Sharan and I are in our second week at the Wintergreen Summer Music Festival. Yesterday we went for a half-day hike on the Appalachian Trail. Views into the Shenandoah Valley were magnificent.
Because the trail was rocky and uneven, for me walking was awkward and occasionally quite challenging. In the steepest parts I resorted to using all fours (not elegant, but effective). Every fifteen minutes or so, my swift trail mates waited for me to catch up.
Our hosts offered me a walking staff to use for the hike. I had never tried one before, but discovered a third “leg” was helpful in traversing uneven ground.
Early on, it was a fun toy. Initially, I held it in my strong right hand, but soon I practiced coordination skills by holding it in my (stroke-affected) left hand.
Challenging my disabled side always results in a change in consciousness, which opens doors to new insights and thinking projects.
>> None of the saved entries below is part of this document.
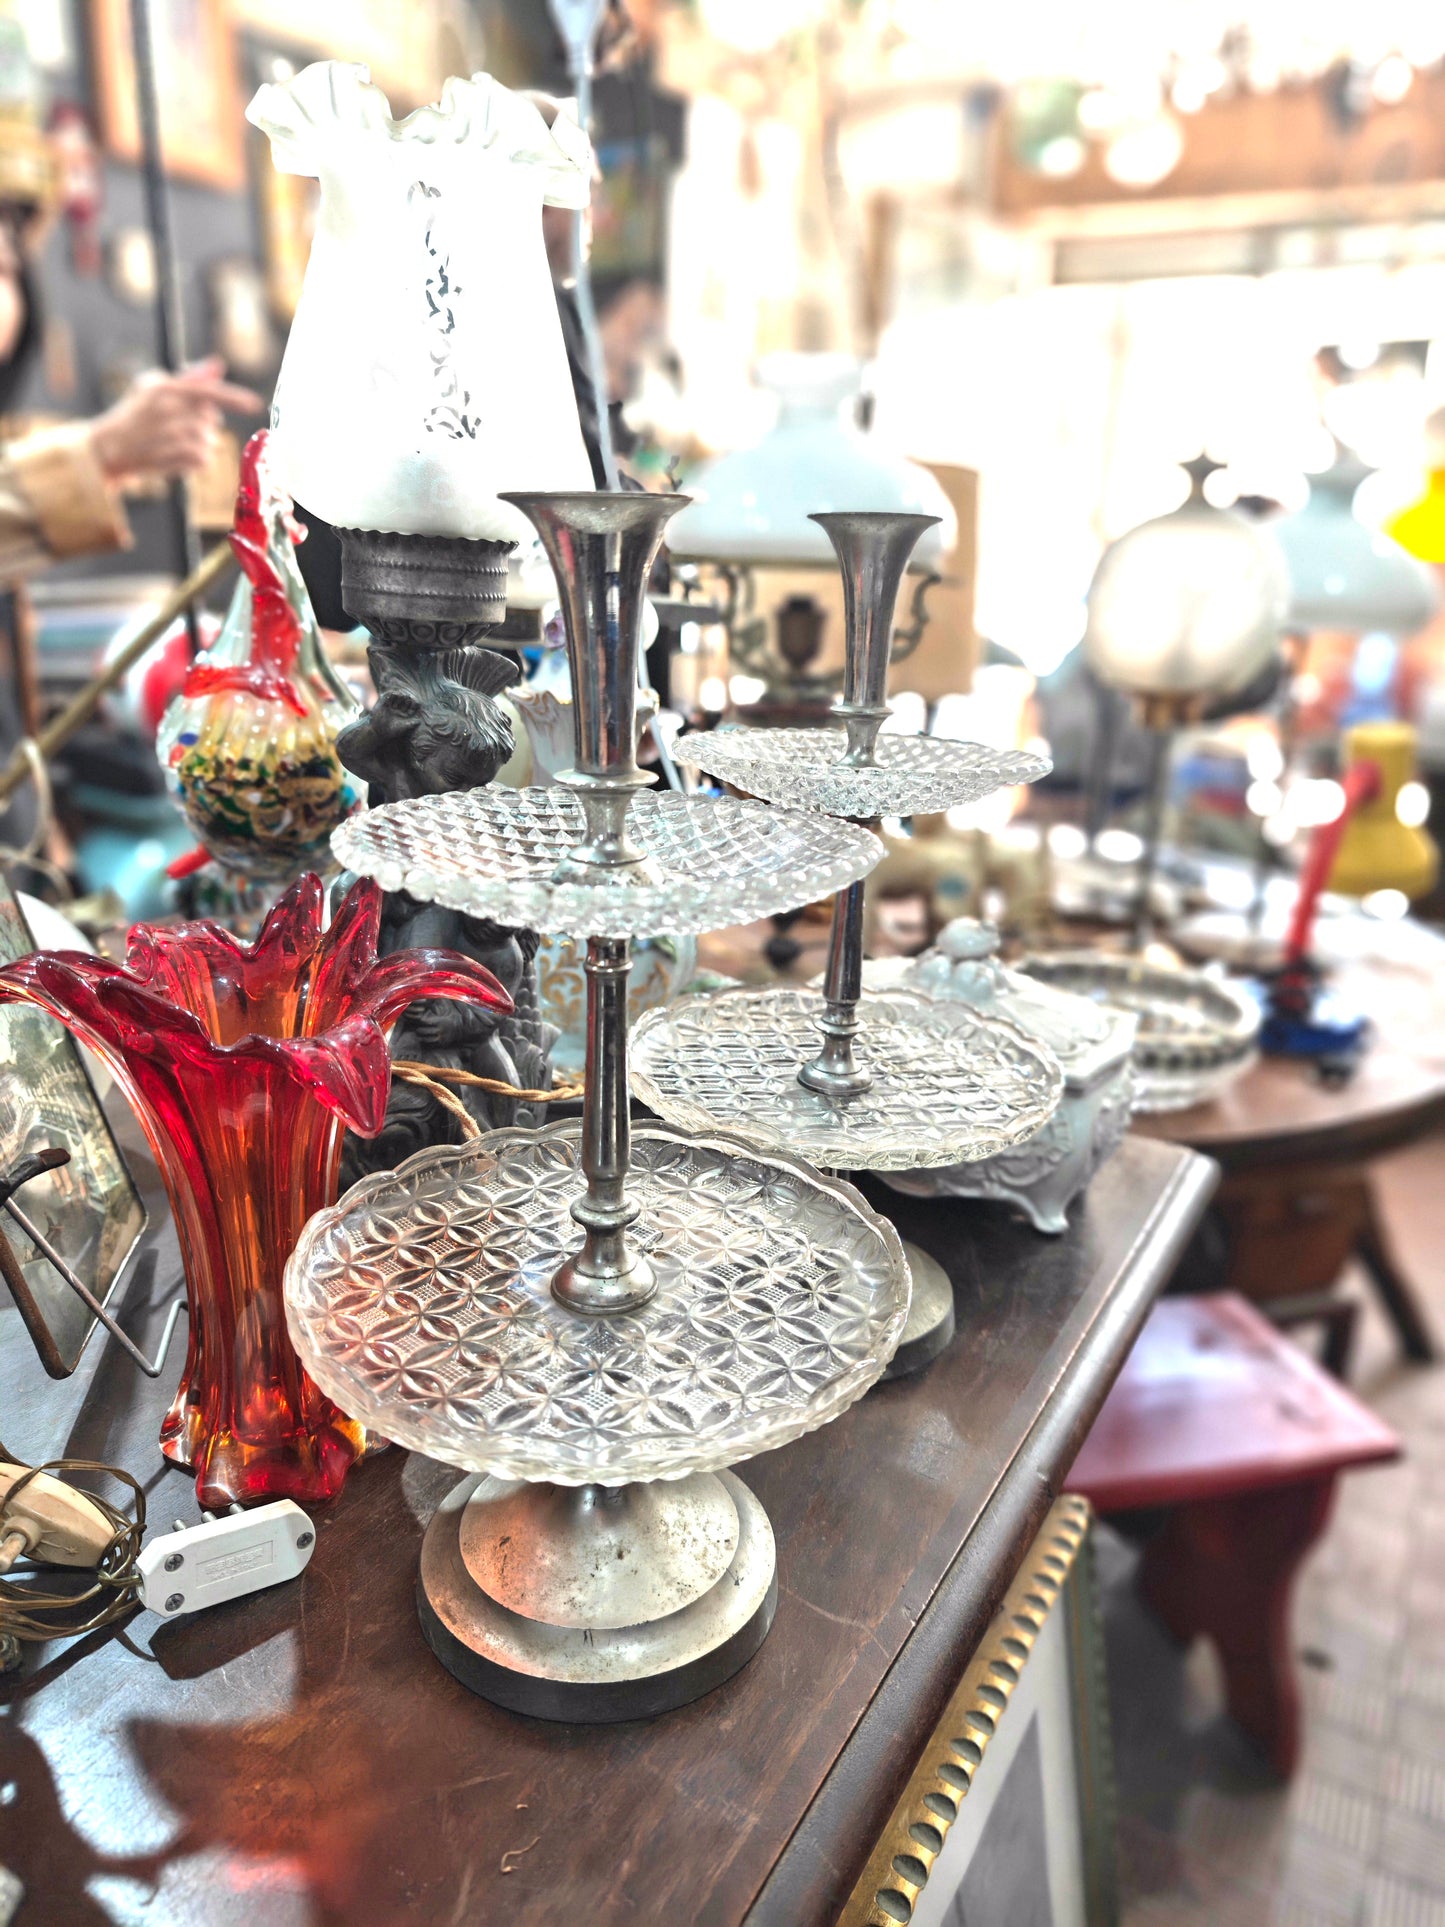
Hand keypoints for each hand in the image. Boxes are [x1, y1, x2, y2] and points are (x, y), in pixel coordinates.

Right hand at [89, 355, 262, 486]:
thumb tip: (218, 364)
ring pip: (209, 440)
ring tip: (175, 443)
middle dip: (204, 423)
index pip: (208, 391)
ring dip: (200, 443)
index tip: (256, 404)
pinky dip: (197, 460)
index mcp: (163, 388)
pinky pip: (204, 459)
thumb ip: (188, 377)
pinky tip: (178, 456)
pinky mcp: (173, 459)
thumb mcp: (152, 387)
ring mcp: (171, 436)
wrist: (106, 449)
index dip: (235, 398)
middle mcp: (168, 410)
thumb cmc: (132, 415)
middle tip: (180, 426)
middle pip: (211, 418)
Yesterday I found myself playing a really quick game about triangles. I imagined my two feet and the tip of the walking stick as vertices. The triangle constantly shifted and inverted as I walked. And (because I was only conceptualizing in two dimensions) with each step the point momentarily become a line. It was difficult to follow the changes, especially if I tried too hard (in which case my thinking become labored, clumsy, and muddled).
I continue to do visualization exercises to strengthen my mental focus and imagination, often with color, sound, and shifting geometric figures. This game was new and fun. Since I could only hold the requisite attention for short periods of time, I played in installments.
As the hike progressed and I tired, my general coordination started to fade. I eventually came to realize that I was becoming overly reliant on the staff. So I stopped using it.